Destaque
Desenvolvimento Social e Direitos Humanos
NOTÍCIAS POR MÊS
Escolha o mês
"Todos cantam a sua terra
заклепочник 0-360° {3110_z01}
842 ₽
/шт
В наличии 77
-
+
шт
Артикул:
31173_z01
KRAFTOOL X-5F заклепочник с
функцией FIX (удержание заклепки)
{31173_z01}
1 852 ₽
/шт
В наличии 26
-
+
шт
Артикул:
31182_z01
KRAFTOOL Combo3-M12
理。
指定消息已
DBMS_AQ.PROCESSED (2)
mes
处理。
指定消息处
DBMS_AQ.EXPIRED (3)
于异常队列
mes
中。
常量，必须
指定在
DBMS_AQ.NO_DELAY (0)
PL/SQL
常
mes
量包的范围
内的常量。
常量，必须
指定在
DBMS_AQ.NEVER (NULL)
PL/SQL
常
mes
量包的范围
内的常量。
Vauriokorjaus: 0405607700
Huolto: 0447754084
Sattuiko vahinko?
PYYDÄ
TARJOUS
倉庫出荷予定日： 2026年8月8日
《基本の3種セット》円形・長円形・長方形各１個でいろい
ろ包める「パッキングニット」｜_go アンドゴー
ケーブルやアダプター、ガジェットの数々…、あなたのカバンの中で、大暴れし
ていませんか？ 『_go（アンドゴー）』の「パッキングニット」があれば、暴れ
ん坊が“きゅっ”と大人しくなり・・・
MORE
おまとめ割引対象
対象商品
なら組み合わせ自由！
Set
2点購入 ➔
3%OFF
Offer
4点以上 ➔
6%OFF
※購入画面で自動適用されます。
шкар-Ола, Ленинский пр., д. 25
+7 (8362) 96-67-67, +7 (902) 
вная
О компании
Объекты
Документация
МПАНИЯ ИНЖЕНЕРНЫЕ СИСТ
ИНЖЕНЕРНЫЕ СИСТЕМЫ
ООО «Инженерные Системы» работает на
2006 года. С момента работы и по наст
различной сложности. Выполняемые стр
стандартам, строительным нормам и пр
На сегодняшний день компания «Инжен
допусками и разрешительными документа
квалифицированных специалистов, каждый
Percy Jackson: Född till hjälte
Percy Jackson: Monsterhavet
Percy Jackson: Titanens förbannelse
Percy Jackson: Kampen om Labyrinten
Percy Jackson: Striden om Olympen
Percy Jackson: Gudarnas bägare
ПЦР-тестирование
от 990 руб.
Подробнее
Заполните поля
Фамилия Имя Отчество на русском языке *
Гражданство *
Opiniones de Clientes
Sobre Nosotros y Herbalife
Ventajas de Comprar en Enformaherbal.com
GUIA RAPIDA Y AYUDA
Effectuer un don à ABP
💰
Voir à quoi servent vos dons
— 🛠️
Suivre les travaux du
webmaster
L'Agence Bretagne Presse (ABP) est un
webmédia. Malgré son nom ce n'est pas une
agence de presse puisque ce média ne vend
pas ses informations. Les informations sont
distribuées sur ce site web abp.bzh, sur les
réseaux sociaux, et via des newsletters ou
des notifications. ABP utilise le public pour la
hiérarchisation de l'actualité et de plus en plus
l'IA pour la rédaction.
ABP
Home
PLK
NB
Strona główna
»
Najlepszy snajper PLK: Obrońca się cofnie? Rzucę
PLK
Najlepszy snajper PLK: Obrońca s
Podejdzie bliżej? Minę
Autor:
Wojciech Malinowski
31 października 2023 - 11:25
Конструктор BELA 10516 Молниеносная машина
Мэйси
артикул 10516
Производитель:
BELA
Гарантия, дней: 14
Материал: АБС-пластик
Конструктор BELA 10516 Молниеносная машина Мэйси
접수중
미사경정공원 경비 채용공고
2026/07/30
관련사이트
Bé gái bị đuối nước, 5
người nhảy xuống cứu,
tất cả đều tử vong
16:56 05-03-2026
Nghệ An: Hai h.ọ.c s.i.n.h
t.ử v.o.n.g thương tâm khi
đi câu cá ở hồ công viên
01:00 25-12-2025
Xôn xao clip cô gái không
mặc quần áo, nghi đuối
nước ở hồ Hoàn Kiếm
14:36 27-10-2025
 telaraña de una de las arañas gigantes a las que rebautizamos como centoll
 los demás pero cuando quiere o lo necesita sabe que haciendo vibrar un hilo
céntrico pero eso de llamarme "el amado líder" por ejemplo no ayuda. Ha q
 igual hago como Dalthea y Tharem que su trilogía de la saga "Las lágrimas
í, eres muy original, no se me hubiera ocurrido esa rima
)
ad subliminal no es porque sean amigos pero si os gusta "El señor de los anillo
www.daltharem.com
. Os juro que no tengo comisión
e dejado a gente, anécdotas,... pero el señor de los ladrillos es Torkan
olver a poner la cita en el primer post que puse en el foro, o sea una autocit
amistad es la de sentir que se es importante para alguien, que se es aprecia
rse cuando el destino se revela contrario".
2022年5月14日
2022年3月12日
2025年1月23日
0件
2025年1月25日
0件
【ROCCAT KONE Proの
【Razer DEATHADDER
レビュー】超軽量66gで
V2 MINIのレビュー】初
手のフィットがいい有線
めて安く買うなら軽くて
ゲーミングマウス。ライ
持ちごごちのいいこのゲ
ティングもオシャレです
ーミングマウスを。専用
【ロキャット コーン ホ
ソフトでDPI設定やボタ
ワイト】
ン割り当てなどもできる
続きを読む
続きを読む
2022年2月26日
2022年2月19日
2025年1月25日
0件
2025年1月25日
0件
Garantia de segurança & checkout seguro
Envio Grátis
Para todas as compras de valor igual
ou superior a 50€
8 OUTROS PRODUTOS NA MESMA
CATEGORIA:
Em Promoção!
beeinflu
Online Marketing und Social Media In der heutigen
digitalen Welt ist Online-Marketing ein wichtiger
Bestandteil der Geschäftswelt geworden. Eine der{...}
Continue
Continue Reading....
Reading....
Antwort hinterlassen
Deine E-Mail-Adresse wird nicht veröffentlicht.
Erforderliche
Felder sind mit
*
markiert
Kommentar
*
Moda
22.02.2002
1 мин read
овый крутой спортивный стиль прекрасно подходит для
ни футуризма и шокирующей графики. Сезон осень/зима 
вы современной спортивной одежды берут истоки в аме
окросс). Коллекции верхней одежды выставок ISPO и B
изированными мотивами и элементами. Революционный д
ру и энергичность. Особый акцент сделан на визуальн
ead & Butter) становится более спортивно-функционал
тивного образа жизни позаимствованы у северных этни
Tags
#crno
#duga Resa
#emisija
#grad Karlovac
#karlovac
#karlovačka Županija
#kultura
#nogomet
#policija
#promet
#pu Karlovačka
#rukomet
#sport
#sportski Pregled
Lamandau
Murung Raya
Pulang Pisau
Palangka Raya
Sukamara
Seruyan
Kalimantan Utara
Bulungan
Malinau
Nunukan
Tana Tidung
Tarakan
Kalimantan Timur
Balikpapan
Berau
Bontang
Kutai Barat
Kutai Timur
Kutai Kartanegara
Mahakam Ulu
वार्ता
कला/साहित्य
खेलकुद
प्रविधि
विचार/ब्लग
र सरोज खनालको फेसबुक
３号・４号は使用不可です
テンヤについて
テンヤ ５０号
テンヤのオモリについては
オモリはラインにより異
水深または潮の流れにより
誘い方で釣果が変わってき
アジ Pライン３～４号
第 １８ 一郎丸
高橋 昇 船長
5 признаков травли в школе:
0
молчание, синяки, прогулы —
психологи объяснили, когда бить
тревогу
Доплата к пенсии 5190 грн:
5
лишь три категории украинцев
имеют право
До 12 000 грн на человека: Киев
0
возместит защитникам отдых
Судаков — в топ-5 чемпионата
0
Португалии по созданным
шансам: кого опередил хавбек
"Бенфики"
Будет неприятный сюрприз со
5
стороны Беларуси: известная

WHAT TO PRODUCE
The line containing "имеют право" marks where to begin; copy it and every later line exactly, through the end of the data.

RESULT BELOW
имеют право
До 12 000 грн на человека: Киев
0
возместит защитникам отдых
Судаков — в топ-5 чемпионата
0
Португалии по созданным
шансам: кого опередил хавбек
"Бенфики"
Будет неприятный сюрприз со
5
стороны Беларуси: известная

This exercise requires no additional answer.